News: MedPac recommends payment reductions to offset documentation improvements
January 21, 2010
CDI Strategies - Volume 4, Issue 2
In its January release, The Medicare Payment Advisory Commission (MedPAC) recommended Congress adjust Medicare’s hospital inpatient payments over three years to recover overpayments that have resulted from recent documentation and coding changes.
It said:
“To restore budget neutrality, the Congress should require the secretary [of HHS] to fully offset increases in inpatient payments due to hospitals’ documentation and coding improvements. To accomplish this, the Secretary must reduce payment rates in the inpatient prospective payment system by the same percentage (not to exceed 2 percentage points) each year in 2011, 2012, and 2013. The lower rates would remain in place until overpayments are fully recovered.”
The update reflects agency recommendations from last year, which the American Hospital Association estimated at the time, would have resulted in $1 billion less in 2010 hospital reimbursements.
“Everyone is asking why CMS would punish people by reducing their payments when they’ve actually improved their documentation and coding,” said Gloryanne Bryant, RHIA, CCS, CCDS, ACDIS board member and HIM managing director at Kaiser Permanente in Oakland, CA. (Read the complete article in the CDI Journal archives.)
Last year’s threat may have actually spurred CDI program growth.
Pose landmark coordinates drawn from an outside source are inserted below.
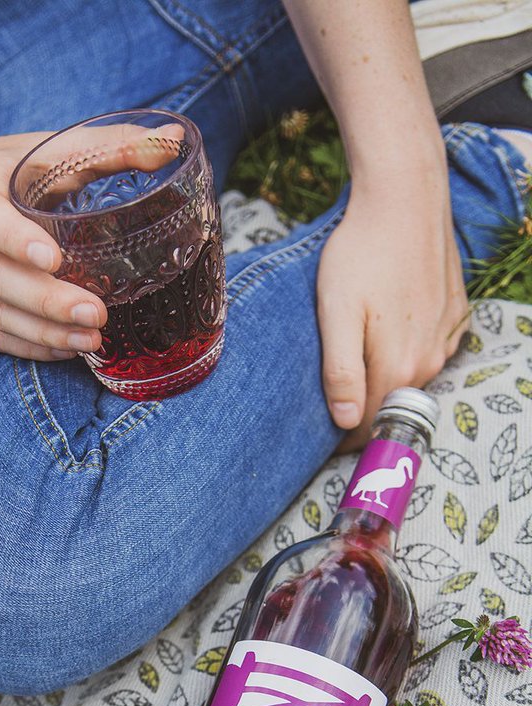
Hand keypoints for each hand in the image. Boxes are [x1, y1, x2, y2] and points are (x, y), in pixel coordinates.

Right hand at [0, 131, 108, 359]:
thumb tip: (173, 142)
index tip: (55, 258)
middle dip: (48, 302)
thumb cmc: (19, 165)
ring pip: (0, 314)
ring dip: (45, 333)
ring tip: (91, 340)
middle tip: (95, 314)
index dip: (17, 241)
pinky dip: (32, 348)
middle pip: (0, 279)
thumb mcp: (57, 145)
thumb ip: (111, 146)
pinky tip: (68, 350)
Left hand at [316, 162, 468, 450]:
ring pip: (411, 378)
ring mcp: (447, 338)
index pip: (369, 426)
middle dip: (362, 406)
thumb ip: (342, 372)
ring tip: (357, 350)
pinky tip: (388, 322)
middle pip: (390, 404)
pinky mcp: (456, 316)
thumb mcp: (336, 314)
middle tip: (331, 388)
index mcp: (398, 368)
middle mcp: (430, 361)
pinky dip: (408, 348)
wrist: (406, 198)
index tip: (319, 434)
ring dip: (385, 376)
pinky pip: (429, 349)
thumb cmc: (361, 253)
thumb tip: (346, 422)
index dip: (342, 436)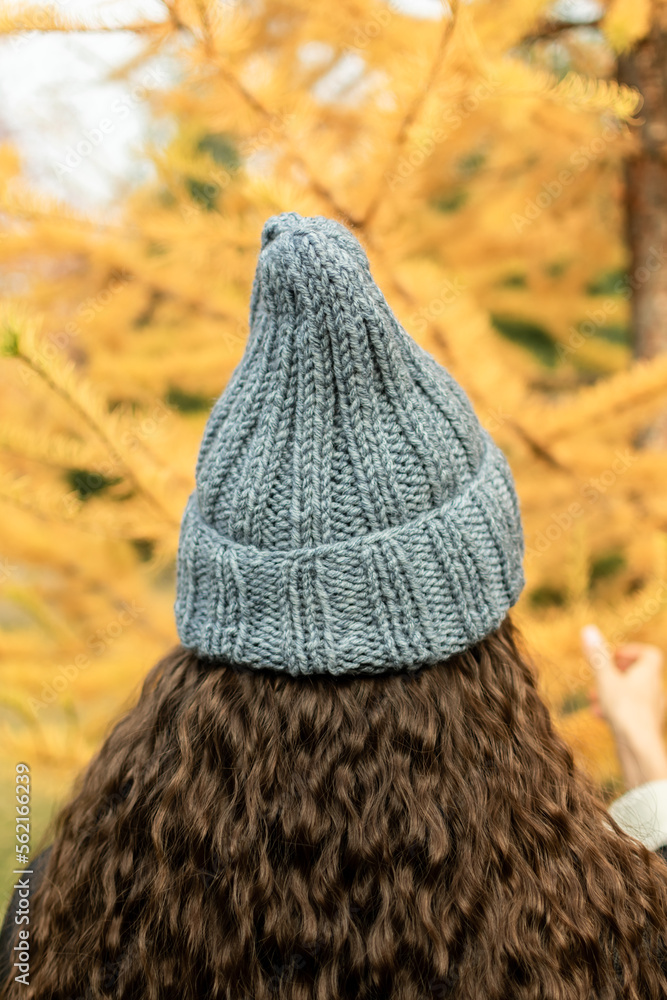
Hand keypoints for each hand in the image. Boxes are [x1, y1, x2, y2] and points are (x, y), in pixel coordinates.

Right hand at [581, 625, 666, 788]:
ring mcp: (651, 708)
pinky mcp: (645, 724)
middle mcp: (654, 689)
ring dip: (612, 691)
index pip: (649, 654)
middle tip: (601, 676)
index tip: (613, 656)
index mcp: (649, 674)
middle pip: (638, 673)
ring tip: (594, 697)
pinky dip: (614, 708)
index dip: (631, 651)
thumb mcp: (605, 679)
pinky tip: (598, 715)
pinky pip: (630, 710)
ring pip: (632, 692)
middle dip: (616, 673)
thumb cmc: (625, 711)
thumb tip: (588, 629)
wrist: (639, 748)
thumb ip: (597, 656)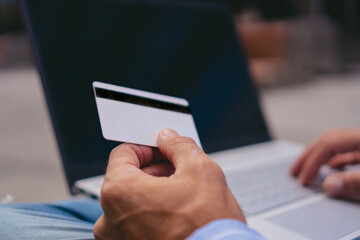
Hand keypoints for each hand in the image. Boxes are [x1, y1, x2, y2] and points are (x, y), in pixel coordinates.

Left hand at [94, 129, 244, 239]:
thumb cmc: (207, 227)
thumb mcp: (201, 171)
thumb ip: (179, 146)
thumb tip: (169, 138)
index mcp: (119, 192)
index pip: (124, 153)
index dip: (148, 146)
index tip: (165, 149)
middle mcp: (110, 218)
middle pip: (128, 177)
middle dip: (155, 169)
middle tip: (180, 168)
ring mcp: (119, 239)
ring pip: (133, 200)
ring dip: (155, 190)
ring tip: (183, 192)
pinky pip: (136, 221)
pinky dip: (153, 211)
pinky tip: (178, 211)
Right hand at [290, 129, 359, 198]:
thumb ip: (353, 182)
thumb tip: (329, 185)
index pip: (328, 144)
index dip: (312, 162)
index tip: (304, 179)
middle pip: (328, 141)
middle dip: (307, 156)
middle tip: (293, 171)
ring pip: (336, 146)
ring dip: (318, 158)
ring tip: (306, 170)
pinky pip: (347, 152)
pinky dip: (333, 161)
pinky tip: (330, 169)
When the news hit, Bryant encouraged facilities to concentrate their improvement efforts even further, to make up the projected financial offset, she says.
“The documentation and coding adjustment is the big reason to implement a CDI program,” Bryant said. “Every single day, hospitals are losing money because of a lack of documentation specificity. We’ve got to work harder and put more effort and resources into getting this documentation improved.”
In the final rule, CMS decided not to make the adjustment due to a lack of data, but said it would consider implementing the adjustment beginning in fiscal year 2011. CMS typically publishes its IPPS proposal in late April or early May, followed by a 60-day public comment period. CMS typically publishes the IPPS final rule in July.